The task> Retype the data that follows, keeping every character the same.

Records to use>
• • •
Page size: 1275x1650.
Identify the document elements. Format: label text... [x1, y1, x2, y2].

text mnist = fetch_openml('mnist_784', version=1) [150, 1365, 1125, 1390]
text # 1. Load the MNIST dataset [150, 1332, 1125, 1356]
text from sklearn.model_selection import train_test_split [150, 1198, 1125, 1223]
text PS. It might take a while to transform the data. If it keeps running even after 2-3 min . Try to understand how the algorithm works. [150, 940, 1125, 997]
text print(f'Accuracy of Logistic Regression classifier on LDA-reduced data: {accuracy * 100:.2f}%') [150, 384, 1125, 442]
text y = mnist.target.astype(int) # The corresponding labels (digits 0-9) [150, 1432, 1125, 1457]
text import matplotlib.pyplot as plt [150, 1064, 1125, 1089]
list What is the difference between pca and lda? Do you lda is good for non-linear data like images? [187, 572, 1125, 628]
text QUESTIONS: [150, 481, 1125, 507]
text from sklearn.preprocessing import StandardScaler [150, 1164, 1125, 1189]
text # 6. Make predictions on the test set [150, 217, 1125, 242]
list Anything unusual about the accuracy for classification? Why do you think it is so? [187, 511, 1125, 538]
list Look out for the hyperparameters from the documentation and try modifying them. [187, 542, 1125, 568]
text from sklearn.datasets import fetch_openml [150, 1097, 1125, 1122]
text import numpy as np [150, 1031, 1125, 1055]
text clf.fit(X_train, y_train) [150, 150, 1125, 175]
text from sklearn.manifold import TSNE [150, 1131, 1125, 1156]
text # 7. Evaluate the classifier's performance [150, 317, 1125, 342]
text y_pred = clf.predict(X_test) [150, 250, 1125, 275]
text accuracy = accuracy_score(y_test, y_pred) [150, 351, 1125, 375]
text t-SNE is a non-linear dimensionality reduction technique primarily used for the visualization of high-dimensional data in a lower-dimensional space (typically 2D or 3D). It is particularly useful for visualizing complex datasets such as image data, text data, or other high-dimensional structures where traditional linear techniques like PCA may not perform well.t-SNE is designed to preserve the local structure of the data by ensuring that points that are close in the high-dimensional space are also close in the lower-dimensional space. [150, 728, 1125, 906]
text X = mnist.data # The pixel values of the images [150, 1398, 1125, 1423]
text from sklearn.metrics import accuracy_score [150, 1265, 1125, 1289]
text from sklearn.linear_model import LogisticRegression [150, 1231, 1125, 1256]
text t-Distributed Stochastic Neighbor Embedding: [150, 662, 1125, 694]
• • •
Written response>
Page size: 1275x1650.
Identify the document elements. Format: label text... [x1, y1, x2, y2].

text mnist = fetch_openml('mnist_784', version=1) [150, 1365, 1125, 1390]
text # 1. Load the MNIST dataset [150, 1332, 1125, 1356]
text from sklearn.model_selection import train_test_split [150, 1198, 1125, 1223]
text PS. It might take a while to transform the data. If it keeps running even after 2-3 min . Try to understand how the algorithm works. [150, 940, 1125, 997]
text print(f'Accuracy of Logistic Regression classifier on LDA-reduced data: {accuracy * 100:.2f}%') [150, 384, 1125, 442]
text y = mnist.target.astype(int) # The corresponding labels (digits 0-9) [150, 1432, 1125, 1457]
text import matplotlib.pyplot as plt [150, 1064, 1125, 1089]
list What is the difference between pca and lda? Do you lda is good for non-linear data like images? [187, 572, 1125, 628]
text QUESTIONS: [150, 481, 1125, 507]
text from sklearn.preprocessing import StandardScaler [150, 1164, 1125, 1189]
text # 6. Make predictions on the test set [150, 217, 1125, 242]
list Anything unusual about the accuracy for classification? Why do you think it is so? [187, 511, 1125, 538]
list Look out for the hyperparameters from the documentation and try modifying them. [187, 542, 1125, 568]
text from sklearn.datasets import fetch_openml [150, 1097, 1125, 1122]
text import numpy as np [150, 1031, 1125, 1055]
text clf.fit(X_train, y_train) [150, 150, 1125, 175]
text from sklearn.manifold import TSNE [150, 1131, 1125, 1156]
text # 7. Evaluate the classifier's performance [150, 317, 1125, 342]
text y_pred = clf.predict(X_test) [150, 250, 1125, 275]
text accuracy = accuracy_score(y_test, y_pred) [150, 351, 1125, 375]
text t-SNE is a non-linear dimensionality reduction technique primarily used for the visualization of high-dimensional data in a lower-dimensional space (typically 2D or 3D). It is particularly useful for visualizing complex datasets such as image data, text data, or other high-dimensional structures where traditional linear techniques like PCA may not perform well.t-SNE is designed to preserve the local structure of the data by ensuring that points that are close in the high-dimensional space are also close in the lower-dimensional space. [150, 728, 1125, 906]
text X = mnist.data # The pixel values of the images [150, 1398, 1125, 1423]
text from sklearn.metrics import accuracy_score [150, 1265, 1125, 1289]
text from sklearn.linear_model import LogisticRegression [150, 1231, 1125, 1256]
text t-Distributed Stochastic Neighbor Embedding: [150, 662, 1125, 694]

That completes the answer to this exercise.